大地の恵み - 演劇ユニットG.com

大地の恵み

その町に降る雪の白いことといったら、そりゃもう不当なぐらいですよ、とおっさんが言うのだった。不当って何さ。そんなことがあるんかいと聞くと何だか真面目くさった顔、そりゃあなた、雪の白さなんてどこでも同じだと思ってるんでしょ、という。

 

雪の白さに違いなんかあるんですか。同じでしょ、同じ。
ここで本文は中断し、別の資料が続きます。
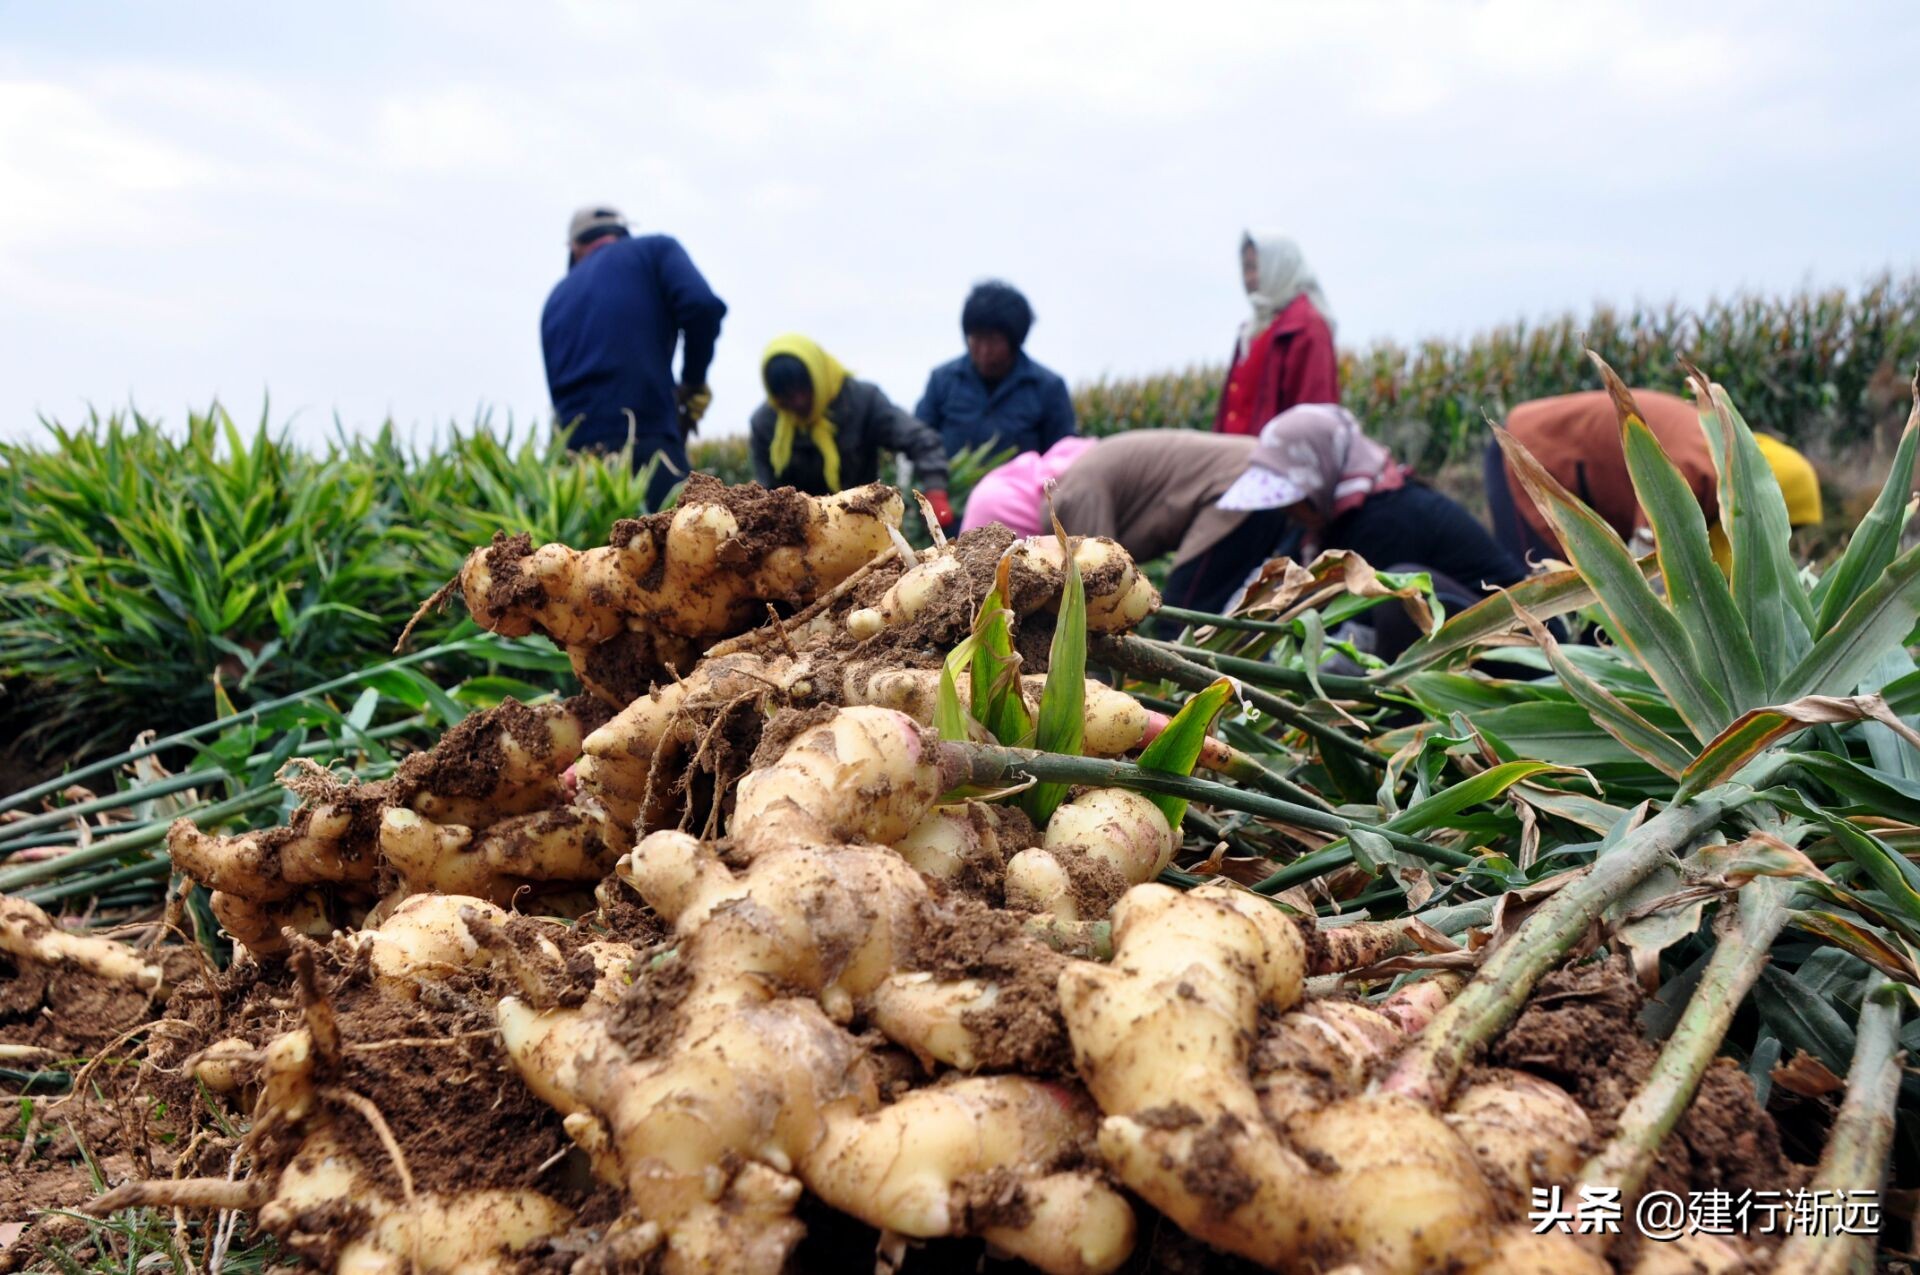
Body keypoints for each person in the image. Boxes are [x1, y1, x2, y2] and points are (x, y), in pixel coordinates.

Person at [1204, 405, 1526, 657]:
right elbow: (1265, 583)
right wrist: (1214, 641)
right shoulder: (1317, 523)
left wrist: (1279, 684)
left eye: (1294, 496)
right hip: (1445, 645)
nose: (1288, 509)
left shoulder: (1387, 520)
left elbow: (1358, 639)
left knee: (1399, 590)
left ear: (1321, 472)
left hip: (1513, 648)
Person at [1486, 389, 1823, 567]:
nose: (1780, 544)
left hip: (1578, 481)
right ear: (1766, 502)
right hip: (1528, 456)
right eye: (1783, 527)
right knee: (1545, 603)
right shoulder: (1691, 471)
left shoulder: (1726, 463)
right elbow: (1647, 565)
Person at [541, 205, 728, 509]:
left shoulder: (555, 299)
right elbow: (702, 307)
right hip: (650, 450)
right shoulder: (655, 250)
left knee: (592, 543)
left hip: (577, 476)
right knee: (687, 535)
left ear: (574, 248)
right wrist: (693, 382)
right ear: (622, 233)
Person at [749, 334, 954, 528]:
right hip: (801, 535)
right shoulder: (766, 423)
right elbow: (766, 490)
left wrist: (935, 489)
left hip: (866, 525)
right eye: (787, 396)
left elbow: (920, 440)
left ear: (817, 376)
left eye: (803, 389)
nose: (798, 402)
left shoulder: (863, 401)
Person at [916, 281, 1077, 459]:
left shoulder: (1048, 388)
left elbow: (1063, 457)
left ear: (1014, 341)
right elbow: (918, 441)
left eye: (994, 341)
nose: (984, 351)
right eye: (977, 339)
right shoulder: (942, 381)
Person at [1215, 231, 1340, 436]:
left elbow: (1314, 421)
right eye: (1245, 268)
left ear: (1279, 267)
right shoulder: (1250, 331)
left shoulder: (1307, 329)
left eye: (1255, 267)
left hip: (1276, 456)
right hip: (1241, 455)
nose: (1248, 279)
どこに行っても天は一つ、そこから降ってくる雪の色に、やれ、より白いだとかもっと白いだとかますます白いだとかいっそ白いだとかあるもんですか。

 

それがあなた、あるんだから面白い。大気の具合だったり、空気の具合だったり。サケの具合だったりね。サケ?サケって魚のですか。

 

そうそう、そのサケですよ。サケが、豊漁だとね、何だかその川の流域の雪は白いんだとか。うそでしょ、どういう関係ですか。わかりゃしませんよ、そんなことはね。

 

そこで私は頭の中で、川を群れなして遡上してくるサケの群れを思い浮かべた。そのサケが腹の中にたっぷりと溜め込んだ卵のことを考えた。そしてその卵の中から、稚魚が一匹一匹生まれてくるところを。ぶつぶつの卵の一つ一つを破って、目玉のついた稚魚が湧いてくるところを考えた。そこまで考えると、気持ち悪くて吐きそうになった。

 

そう言えばその三日前、昔の友達から久しぶりに電話がかかってきて、いきなり、あなたが夢に出てきたのでご報告します、と言ったのだった。あなたは古い日本家屋で、囲炉裏に向かって座っている。囲炉裏には火が燃えていて、そこに網が乗せてあって。あなたは網の上にサケを乗せて焼いていたんです。そう言って電話は切れた。

 

私は友達がサケ、と発音するのを聞いて、焼きジャケの香ばしい匂いがするように感じた。それで、サケを焼いている気持ちのまま、天を見上げてみた。天井に換気のための窓が開いていた。黒灰色の空が見えた。その小さな空間を、ほとんど数え切れないほどの雪が、肉眼で捉えきれないほどの速度で通り過ぎていった。その一つ一つの雪に、確かに稚魚の小さな目玉が付いているのを、私は見た。